If the user creates a subscription for a project, then loses the access to that given project, do we still receive subscription events. Even if we can't check if the user has access to the project, it should be safe to assume that Gitlab would revoke subscription if a given user loses access to that project.

@fmartingr The webhooks are made by GitLab admins in the GitLab UI, and are not specific to connected accounts on Mattermost. GitLab is continuing to send events, since a MM account getting disconnected is not anything related to the webhook.

fmartingr commented 9 months ago

If the user creates a subscription for a project, then loses the access to that given project, do we still receive subscription events. Even if we can't check if the user has access to the project, it should be safe to assume that Gitlab would revoke subscription if a given user loses access to that project.

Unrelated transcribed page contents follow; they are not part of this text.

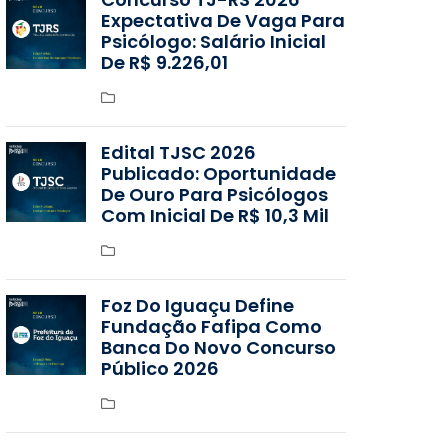
Expectativa De Vaga Para
Psicólogo: Salário Inicial
De R$ 9.226,01
Edital TJSC 2026
Publicado: Oportunidade
De Ouro Para Psicólogos
Com Inicial De R$ 10,3 Mil
Foz Do Iguaçu Define
Fundação Fafipa Como
Banca Do Novo Concurso
Público 2026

@fmartingr The webhooks are made by GitLab admins in the GitLab UI, and are not specific to connected accounts on Mattermost. GitLab is continuing to send events, since a MM account getting disconnected is not anything related to the webhook.

Apologies, I though that subscriptions were created by the users from the plugin. If that's controlled from the Gitlab side, why do we check channel permissions?

mickmister commented 9 months ago

@fmartingr I'm not sure what you mean by "channel permissions"

The webhook is set up by a GitLab admin, so the webhook is then essentially a firehose of all projects it is configured for. On our end when a subscription is made, it is tied to a given project, so our plugin checks that a given user creating a MM-side subscription has access to the project that they are subscribing to. It also checks their access whenever a webhook event comes in, which this issue was suggesting we make optional.

fmartingr commented 9 months ago

@mickmister Understood now, I was a bit lost on how the data was handled in this interactions. If that's the case and the user creates a subscription but the data comes from this firehose webhook, I'm against removing the check. If I'm still mistaken in how all this works together I would need to review the code before making any more comments 😅

Kshitij-Katiyar commented 3 months ago

Hey @wiggin77, Should we proceed with implementing Mickmister's suggestion? Introducing a plugin configuration variable, EnableWebhookProjectAccessCheck, will necessitate adding a new slash command to update the value of this configuration variable.

Just to confirm, the check we plan to bypass based on the configuration variable is the one linked here, correct?

wiggin77 commented 3 months ago

Should we proceed with implementing Mickmister's suggestion?

@Kshitij-Katiyar No, I don't think a case has been made to turn off this check to fix a problem we don't thoroughly understand.